*** Given records Section Begins ***

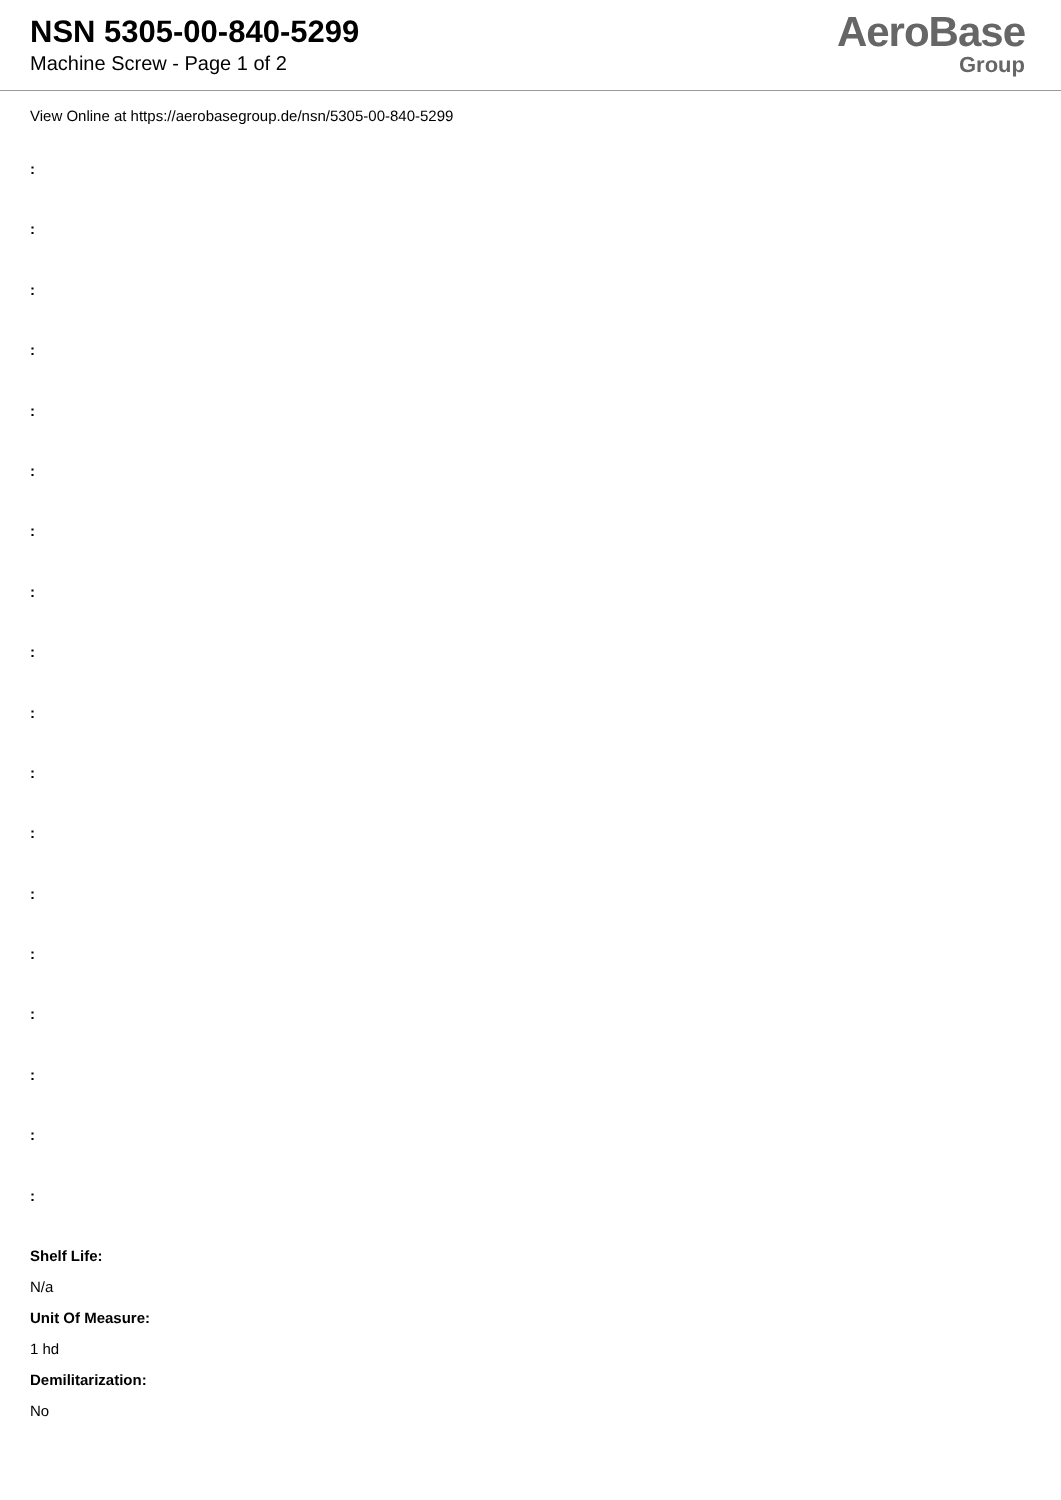NSN 5305-00-840-5299
Machine Screw - Page 1 of 2
AeroBase
Group
View Online at https://aerobasegroup.de/nsn/5305-00-840-5299
:
:
:
:
:
:
:
:
:
:
:
:
:
:
:
:
:
:
Shelf Life:
N/a
Unit Of Measure:
1 hd
Demilitarization:
No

*** Given records Section Ends ***

= Instructions for the task =
Please return the whole listing exactly. Do not copy its images.

= Result =
NSN 5305-00-840-5299
Machine Screw - Page 1 of 2
AeroBase
Group
View Online at https://aerobasegroup.de/nsn/5305-00-840-5299
:
:
:
:
:
:
:
:
:
:
:
:
:
:
:
:
:
:
Shelf Life:
N/a
Unit Of Measure:
1 hd
Demilitarization:
No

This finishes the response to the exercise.